In 2015, Forbes had purchased a life insurance policy for herself naming Maidment as the beneficiary. She named their son as an alternate beneficiary.
Maidment's mother, Linda McNeil, claimed the insurance money on behalf of her son.
Forbes's mother, Emeline Forbes, who is now raising the couple's son, applied for the insurance money on his behalf.
Because there were competing claims, Co-operators Life Insurance Company paid the claim to the court and left it to a judge to decide.
In a decision released Thursday, Justice Frank Edwards ruled the money should go to Maidment, not his son. The decision does not disclose the amount of the payout.
"There is a public policy rule which says criminals should not be permitted to benefit from their crimes," Edwards wrote.
"That public policy rule has no application to this case. Richard has been found to be not criminally responsible. He is not a criminal."
Edwards is the same judge who found Maidment not criminally responsible for the killing, an event he describes as "an unspeakably horrendous and tragic event for everyone involved."

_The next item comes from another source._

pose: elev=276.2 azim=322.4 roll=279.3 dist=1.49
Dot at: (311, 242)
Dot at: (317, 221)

Friends say money should be in trust
Friends of Forbes said they were "sickened" to hear about the ruling and that it took them back to the day they learned of Forbes's death.
"Just a gut-wrenching feeling in the pit of your stomach that this can't be real, this can't be happening. But now it's happened twice," said Valerie Youden, who worked with Forbes at Parkland, a senior's home in Sydney, N.S. Forbes also worked as a teacher's assistant at an elementary in nearby Reserve Mines.

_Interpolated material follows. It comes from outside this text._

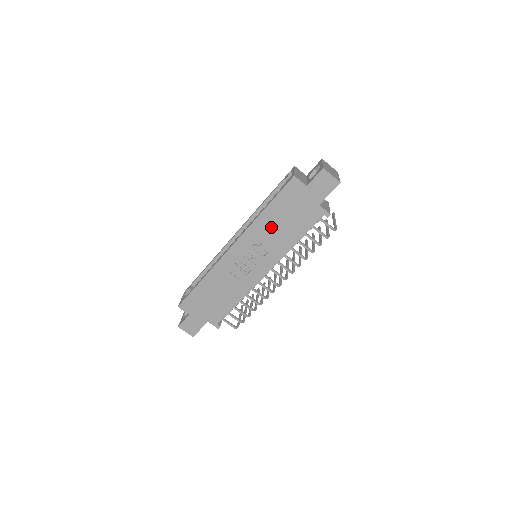
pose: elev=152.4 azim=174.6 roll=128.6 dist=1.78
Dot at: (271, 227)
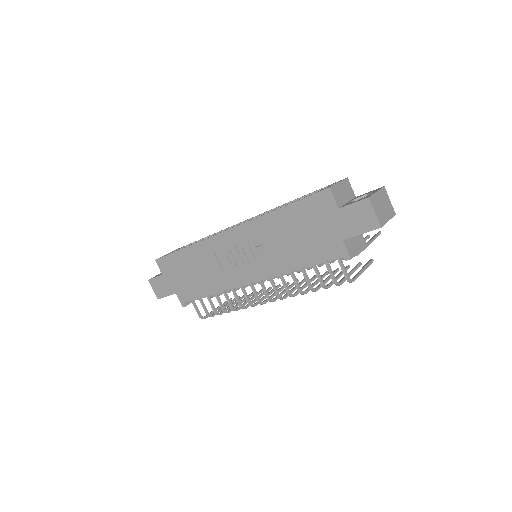
Dot at: (278, 233)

"I know he has a mental illness, but he still chose to brutally [kill] Sarabeth, and we all have choices in life, and he made that one," said Spooney, another friend and co-worker, adding Forbes would be "devastated" if she knew he'd received the money instead of her son.
Both women believe Forbes would have wanted the money to go to her son's future.
'Heart bigger than life itself'
Youden considers the situation a failure of the justice system.
"If you're not responsible for her death, he shouldn't be [considered] responsible enough to get the money," she said.
She and Spooney said they try to focus on memories of Forbes instead of her death. They said there's rarely a day at work that either a client or co-worker doesn't refer to her fondly.
"She was always smiling, always laughing, a bubbly personality, and would do anything for anybody. She had a heart bigger than life itself," said Spooney.